If a line in the following entries contains the string "each", it counts toward the total; report only that total.
----- THE INPUT -----
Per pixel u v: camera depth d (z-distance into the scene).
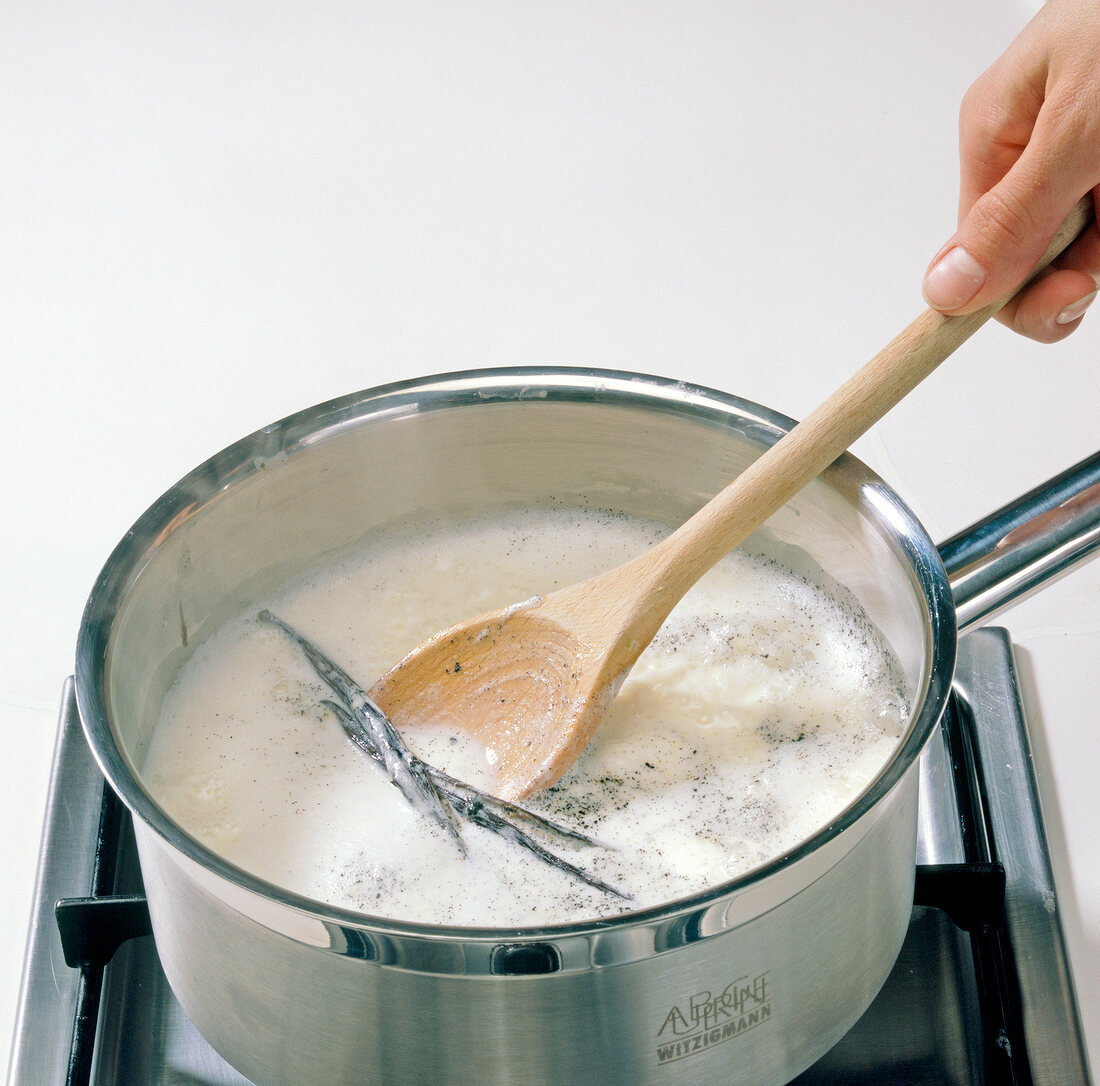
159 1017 0.59
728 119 1.04
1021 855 0.61
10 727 0.68
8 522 0.77
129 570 0.58
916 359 0.56
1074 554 0.57
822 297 0.88
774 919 0.50
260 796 0.61
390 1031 0.50
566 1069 0.50
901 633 0.60
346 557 0.67
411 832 0.59
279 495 0.63
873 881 0.52
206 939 0.52
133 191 1.00
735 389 0.83
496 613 0.61
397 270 0.92
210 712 0.63
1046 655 0.69
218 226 0.96
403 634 0.67
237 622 0.65
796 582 0.66
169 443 0.81
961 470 0.78
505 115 1.06
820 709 0.63
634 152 1.01
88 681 0.54
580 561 0.68
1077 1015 0.57
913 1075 0.57
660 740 0.62
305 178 1.00
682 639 0.65
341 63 1.12
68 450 0.81
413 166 1.01
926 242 0.92
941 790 0.63
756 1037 0.52
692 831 0.59
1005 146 0.63
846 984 0.53
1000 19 1.13
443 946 0.48
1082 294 0.60
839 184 0.97
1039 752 0.65
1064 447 0.78
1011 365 0.83
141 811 0.50
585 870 0.57
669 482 0.66
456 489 0.67
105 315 0.89
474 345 0.86
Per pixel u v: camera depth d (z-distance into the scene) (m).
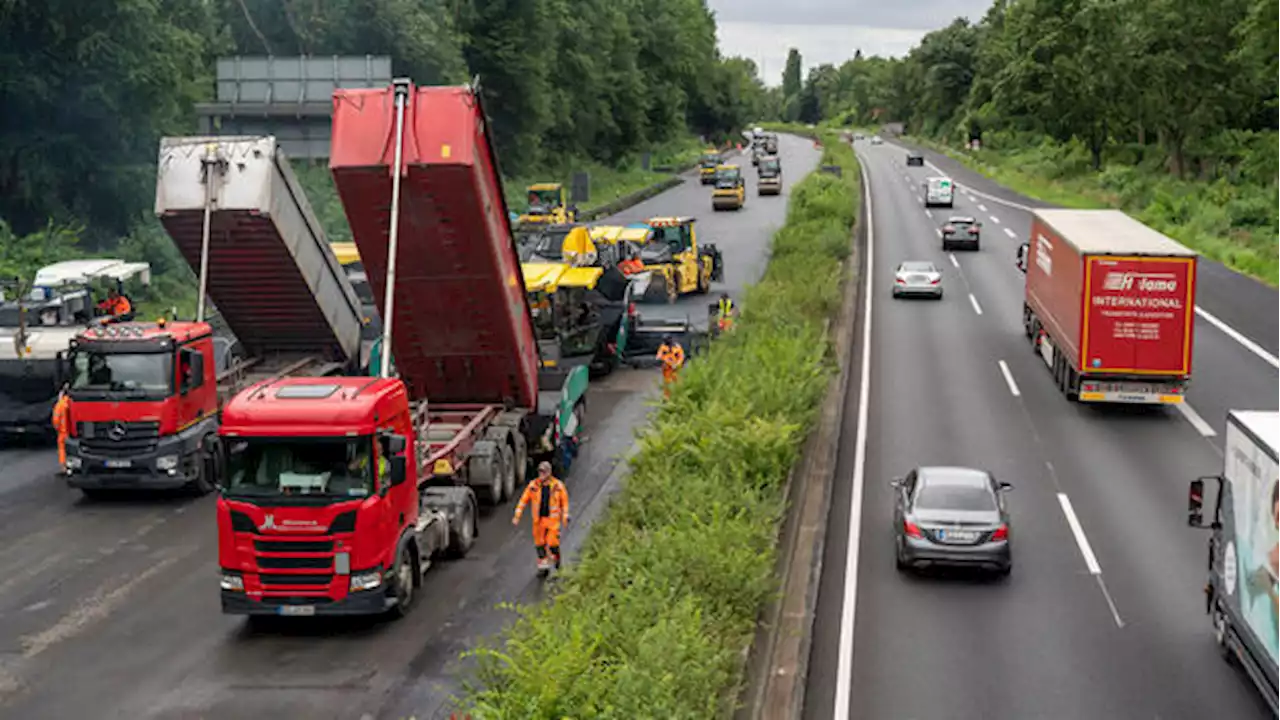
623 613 13.88
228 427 16.47
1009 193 95.56
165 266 45.75
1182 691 14.87
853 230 68.50
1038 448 26.70
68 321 29.25
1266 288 47.69
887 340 38.94
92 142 47.56
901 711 14.30
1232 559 15.08
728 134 195.62
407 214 20.52
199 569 19.70
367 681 15.16
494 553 20.14
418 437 19.41
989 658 15.90
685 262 46.12
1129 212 76.50
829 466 25.27
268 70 43.84
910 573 19.17
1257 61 79.56
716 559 15.81
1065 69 108.00
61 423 24.70
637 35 146.50
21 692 14.98
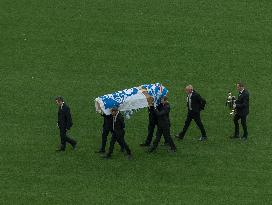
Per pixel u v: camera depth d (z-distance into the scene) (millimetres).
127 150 80938
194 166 79875
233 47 103000
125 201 74000
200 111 88438
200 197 74625
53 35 106562
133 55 101938
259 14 110188
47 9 112562
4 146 83500
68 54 102375
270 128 86688
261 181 77125
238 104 83188
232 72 97812
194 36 105562
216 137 85562
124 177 78062
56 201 74188
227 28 107062
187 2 113625
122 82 96125
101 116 89750
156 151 83000
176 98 92938
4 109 90562
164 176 78188
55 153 82500
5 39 105938
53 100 92500
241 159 80938
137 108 81875
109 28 107750
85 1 114562
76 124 88250
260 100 91938
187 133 86812
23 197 74812
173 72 98062
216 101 92312
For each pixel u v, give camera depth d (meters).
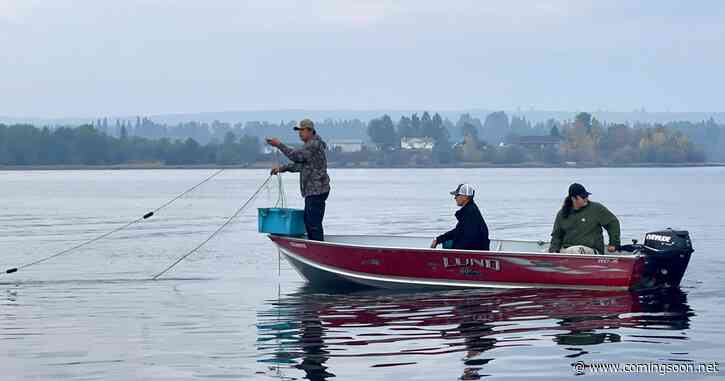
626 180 128.00
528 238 34.50
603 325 14.94
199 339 14.23
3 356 13.09
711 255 26.42
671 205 60.03
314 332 14.68
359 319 15.81
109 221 45.62
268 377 11.77
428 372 11.95
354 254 19.44
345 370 12.09
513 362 12.42
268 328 15.09
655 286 18.91
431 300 17.77
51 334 14.76
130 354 13.18
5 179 138.38
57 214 51.94
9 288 20.58
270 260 26.44
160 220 46.62
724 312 16.06
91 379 11.75
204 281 21.66
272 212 20.30
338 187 102.69
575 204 18.75
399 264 19.22
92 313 16.86
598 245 18.72
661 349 13.13
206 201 69.56
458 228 19.19
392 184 114.31
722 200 67.19
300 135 19.70
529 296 17.95
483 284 18.94
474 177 153.88
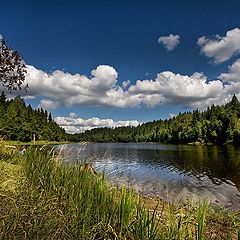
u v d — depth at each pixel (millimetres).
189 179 22141
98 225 4961
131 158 45500
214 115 105750
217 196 15562
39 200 4934
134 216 5359
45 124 95875
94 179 6309
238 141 86125
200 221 4051
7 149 11633
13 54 12859
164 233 4383
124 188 5320
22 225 3871
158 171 27375
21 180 6207
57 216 4586
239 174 25016
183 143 111812
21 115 86938
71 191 5820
-----
SOLUTION FOR THIS PROBLEM:
2